CS7011: Topics in reinforcement learning
Course information
When: Jan-May 2026
Lectures: Slot J
Where: CS24
Office Hours: Wednesday, 3:30pm to 4:30pm
Pre-requisites
An introductory course in RL at the level of CS6700.
For the lecture notes of CS6700, click here
Course Content
RL foundations
Theory of average cost Markov decision processes (MDPs)
Off-policy evaluation
Least-squares methods
Temporal difference learning and its convergence
Policy-gradient algorithms: Policy gradient theorem; Gradient estimation using likelihood ratios;
Proximal policy optimization
Actor-critic methods (Compatible features, essential features, advantage updating).
Advanced topics
Risk-sensitive RL
Distributional RL
Finite time analysis of TD with linear function approximation
Finite time analysis of actor-critic methods
Reinforcement learning from human feedback (RLHF) and direct preference optimization (DPO(
Policy gradient variants: Policy Newton algorithms, Natural policy gradient, etc.
Grading
Project: 35%
Mid-sem: 25%
Homework: 10%
Papers’ discussion/presentation: 10%
Scribing: 10%
Class participation: 10%
Important Dates
Mid-term: Mar 17
Homework: Feb 28
Final exam: May 9 (as per academic calendar)
Papers’ study: Mar 28
Project proposal: Apr 4
Project presentation: Apr 30
Papers’ study
Students form a team of size at most two, and read a set of papers on RL. Each team would be then quizzed orally on the content of these papers by the instructor and TAs.
Course project
The project could be theoretical and/or practical, i.e., the course project could involve implementation of existing bandit algorithms on a sophisticated benchmark (e.g. recommendation systems) and/or original research in the form of a novel bandit formulation or extension of existing theoretical results. Given the limited timeframe of the course, working out a new result or a sufficiently novel extension of an existing result may not be completely feasible and in that case, the project report could turn into a survey of existing literature that the students familiarized with, while attempting to formulate/solve a RL problem.
For theoretically-oriented projects, the report is expected to provide a detailed description of the problem and accompanying algorithms. For the projects geared towards performance evaluation of existing RL algorithms, the report is expected to summarize the findings of the empirical investigation of state-of-the-art RL algorithms in one of the application domains.

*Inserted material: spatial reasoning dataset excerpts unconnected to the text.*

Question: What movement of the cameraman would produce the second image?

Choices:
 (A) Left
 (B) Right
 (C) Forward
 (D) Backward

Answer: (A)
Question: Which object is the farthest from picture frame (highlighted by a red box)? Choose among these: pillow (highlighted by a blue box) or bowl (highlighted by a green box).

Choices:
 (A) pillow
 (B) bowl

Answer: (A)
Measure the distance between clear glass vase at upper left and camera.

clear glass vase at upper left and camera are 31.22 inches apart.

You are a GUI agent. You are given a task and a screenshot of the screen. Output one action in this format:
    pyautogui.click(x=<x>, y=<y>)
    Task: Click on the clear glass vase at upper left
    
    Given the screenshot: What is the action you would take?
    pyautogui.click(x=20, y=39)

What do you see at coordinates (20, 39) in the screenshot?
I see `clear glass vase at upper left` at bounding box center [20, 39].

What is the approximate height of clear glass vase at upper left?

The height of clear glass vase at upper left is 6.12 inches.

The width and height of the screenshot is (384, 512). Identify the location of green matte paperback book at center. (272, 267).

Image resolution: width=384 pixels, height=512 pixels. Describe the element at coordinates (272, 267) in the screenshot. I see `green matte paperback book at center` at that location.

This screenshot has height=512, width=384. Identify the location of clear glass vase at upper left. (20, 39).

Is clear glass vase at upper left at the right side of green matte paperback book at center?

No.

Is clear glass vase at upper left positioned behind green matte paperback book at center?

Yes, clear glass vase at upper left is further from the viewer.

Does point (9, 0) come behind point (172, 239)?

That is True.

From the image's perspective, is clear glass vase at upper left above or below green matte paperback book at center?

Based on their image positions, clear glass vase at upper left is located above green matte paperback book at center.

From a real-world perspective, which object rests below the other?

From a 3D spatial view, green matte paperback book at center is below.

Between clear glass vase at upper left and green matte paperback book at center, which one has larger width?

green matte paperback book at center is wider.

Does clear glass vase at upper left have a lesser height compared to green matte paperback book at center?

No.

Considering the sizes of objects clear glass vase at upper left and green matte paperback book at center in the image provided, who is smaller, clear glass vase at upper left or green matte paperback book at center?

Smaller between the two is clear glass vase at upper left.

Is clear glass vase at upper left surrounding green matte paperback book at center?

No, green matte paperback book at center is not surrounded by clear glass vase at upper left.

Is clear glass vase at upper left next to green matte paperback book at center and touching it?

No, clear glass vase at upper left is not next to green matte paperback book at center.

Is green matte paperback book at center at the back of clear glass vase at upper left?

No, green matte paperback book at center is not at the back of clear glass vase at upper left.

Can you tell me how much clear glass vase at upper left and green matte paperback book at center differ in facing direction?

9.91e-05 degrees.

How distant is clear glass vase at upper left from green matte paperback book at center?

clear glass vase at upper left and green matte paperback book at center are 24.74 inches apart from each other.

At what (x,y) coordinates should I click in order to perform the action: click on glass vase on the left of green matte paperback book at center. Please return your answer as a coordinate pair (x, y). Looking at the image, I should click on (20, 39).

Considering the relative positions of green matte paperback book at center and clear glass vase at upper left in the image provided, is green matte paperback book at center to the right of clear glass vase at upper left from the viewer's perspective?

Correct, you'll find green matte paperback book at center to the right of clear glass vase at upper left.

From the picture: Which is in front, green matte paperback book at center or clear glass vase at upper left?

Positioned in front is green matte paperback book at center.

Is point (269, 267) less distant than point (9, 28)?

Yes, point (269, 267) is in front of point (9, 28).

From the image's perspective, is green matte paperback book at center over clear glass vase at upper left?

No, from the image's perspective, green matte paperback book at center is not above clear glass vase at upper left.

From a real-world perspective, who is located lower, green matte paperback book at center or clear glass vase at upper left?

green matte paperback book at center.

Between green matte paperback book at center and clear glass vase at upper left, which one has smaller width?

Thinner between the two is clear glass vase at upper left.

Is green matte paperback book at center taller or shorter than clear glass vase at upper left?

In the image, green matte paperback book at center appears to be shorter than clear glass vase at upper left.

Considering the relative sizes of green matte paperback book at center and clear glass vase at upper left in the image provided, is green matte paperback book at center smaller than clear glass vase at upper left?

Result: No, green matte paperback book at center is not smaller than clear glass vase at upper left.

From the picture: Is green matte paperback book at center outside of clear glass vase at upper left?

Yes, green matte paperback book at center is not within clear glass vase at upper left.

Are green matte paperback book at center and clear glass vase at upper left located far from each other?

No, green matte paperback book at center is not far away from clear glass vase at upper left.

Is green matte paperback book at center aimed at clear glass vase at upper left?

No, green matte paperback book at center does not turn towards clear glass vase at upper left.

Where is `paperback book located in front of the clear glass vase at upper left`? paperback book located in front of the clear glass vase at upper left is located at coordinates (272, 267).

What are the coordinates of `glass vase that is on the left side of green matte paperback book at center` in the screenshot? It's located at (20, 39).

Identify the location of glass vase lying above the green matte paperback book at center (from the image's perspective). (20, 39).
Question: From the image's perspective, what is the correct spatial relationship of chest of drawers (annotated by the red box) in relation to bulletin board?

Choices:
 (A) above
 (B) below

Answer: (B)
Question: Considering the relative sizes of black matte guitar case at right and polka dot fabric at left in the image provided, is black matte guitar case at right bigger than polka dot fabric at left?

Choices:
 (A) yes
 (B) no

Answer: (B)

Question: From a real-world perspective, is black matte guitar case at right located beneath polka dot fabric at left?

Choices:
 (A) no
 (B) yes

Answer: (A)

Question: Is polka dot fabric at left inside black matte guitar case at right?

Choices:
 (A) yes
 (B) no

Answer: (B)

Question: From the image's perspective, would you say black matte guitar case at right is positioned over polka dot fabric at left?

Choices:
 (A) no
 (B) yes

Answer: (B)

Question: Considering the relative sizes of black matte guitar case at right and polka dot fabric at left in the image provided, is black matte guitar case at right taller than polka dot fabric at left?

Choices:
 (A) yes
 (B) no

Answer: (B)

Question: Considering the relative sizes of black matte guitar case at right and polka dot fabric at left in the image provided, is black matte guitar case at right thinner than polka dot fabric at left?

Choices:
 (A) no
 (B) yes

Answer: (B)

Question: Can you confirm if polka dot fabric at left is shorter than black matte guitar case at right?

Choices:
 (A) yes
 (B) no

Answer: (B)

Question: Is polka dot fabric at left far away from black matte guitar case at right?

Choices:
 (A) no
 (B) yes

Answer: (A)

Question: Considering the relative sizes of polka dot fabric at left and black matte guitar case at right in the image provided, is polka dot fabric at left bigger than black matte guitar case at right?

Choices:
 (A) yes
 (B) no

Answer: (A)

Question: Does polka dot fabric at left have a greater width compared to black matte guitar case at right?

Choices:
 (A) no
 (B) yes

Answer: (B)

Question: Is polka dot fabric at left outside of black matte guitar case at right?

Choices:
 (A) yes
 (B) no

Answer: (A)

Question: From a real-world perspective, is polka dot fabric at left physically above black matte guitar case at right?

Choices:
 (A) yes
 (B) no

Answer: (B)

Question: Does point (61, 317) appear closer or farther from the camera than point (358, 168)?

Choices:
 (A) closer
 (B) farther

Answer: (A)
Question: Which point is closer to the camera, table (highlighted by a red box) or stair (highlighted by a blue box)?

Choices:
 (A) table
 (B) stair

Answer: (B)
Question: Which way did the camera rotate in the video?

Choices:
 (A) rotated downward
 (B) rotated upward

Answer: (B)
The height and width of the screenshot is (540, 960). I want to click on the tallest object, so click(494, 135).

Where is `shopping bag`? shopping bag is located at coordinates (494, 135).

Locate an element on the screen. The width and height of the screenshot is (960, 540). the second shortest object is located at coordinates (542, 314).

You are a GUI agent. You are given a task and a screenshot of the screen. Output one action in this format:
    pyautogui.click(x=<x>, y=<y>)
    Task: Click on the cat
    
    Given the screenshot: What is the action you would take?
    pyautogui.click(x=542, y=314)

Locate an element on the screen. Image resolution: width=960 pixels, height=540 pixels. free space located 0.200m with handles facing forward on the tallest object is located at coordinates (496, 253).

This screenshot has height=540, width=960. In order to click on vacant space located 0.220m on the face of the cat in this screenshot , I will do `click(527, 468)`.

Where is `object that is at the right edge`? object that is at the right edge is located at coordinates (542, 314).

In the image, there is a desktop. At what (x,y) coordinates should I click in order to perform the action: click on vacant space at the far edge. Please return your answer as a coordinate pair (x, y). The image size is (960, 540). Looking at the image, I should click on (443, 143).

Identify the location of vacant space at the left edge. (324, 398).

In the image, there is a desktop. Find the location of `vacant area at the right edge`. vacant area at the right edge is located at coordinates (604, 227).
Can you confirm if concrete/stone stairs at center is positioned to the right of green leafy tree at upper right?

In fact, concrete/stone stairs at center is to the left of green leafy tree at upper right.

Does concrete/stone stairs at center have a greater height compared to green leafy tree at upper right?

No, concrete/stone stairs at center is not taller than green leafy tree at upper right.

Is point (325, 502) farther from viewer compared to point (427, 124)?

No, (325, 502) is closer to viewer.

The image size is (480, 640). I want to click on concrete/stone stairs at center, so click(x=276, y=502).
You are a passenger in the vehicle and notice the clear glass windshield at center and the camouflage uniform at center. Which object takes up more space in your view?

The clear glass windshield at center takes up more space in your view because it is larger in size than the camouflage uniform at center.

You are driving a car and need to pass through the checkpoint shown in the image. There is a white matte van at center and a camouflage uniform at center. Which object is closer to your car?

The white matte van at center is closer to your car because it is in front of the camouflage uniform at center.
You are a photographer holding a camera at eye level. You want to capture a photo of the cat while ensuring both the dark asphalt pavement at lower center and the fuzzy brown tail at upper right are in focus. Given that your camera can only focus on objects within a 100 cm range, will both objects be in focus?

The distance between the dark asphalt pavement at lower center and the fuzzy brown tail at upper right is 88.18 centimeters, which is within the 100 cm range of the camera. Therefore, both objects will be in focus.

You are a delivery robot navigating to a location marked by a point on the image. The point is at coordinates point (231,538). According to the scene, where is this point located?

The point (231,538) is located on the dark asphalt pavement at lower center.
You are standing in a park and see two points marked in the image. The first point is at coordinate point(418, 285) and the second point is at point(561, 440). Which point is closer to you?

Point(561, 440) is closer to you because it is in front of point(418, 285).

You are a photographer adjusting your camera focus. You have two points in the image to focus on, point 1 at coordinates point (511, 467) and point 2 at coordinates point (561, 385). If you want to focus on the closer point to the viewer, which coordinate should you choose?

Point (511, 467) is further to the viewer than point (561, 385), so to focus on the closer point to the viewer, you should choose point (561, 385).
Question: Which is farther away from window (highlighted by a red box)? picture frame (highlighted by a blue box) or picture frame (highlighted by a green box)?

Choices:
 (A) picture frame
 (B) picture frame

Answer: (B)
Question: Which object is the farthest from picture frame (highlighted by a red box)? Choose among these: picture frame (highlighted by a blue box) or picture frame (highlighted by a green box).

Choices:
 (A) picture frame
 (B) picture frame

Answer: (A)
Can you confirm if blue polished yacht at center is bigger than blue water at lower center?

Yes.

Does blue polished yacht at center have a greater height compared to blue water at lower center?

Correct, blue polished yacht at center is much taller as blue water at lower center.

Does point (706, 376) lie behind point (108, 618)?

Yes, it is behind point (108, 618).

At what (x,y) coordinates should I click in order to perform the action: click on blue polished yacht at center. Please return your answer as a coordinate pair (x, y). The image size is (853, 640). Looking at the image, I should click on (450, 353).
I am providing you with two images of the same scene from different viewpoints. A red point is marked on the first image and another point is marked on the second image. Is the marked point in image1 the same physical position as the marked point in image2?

The evaluation would be as follows: 10% for the project proposal, 20% for the final report and 10% for the presentation/viva.
Textbooks/References
RL foundations
D.P.Bertsekas, Dynamic Programming and Optimal Control, Vol. II, Athena Scientific, 2012
D.P.Bertsekas and J.N.Tsitsiklis, Neuro-Dynamic Programming, Athena Scientific, 1996
R.S.Sutton and A.G.Barto, Reinforcement Learning: An Introduction, MIT Press, 2020.
Advanced topics
Prashanth L.A. and Michael Fu, Risk-Sensitive Reinforcement Learning via Policy Gradient Search, Foundations and Trends in Machine Learning, 2022. [pdf] [Book page] [Tutorial]
Bellemare, Marc G., Will Dabney, and Mark Rowland. Distributional reinforcement learning. MIT Press, 2023. [Book page]
Prashanth L.A. and Shalabh Bhatnagar, Gradient-Based Algorithms for Zeroth-Order Optimization, Foundations and Trends in Optimization, Vol. 8: No. 1–3, pp 1-332, 2025 [Book page], [pre-publication copy]
For some of the topics, research papers and survey articles will be used.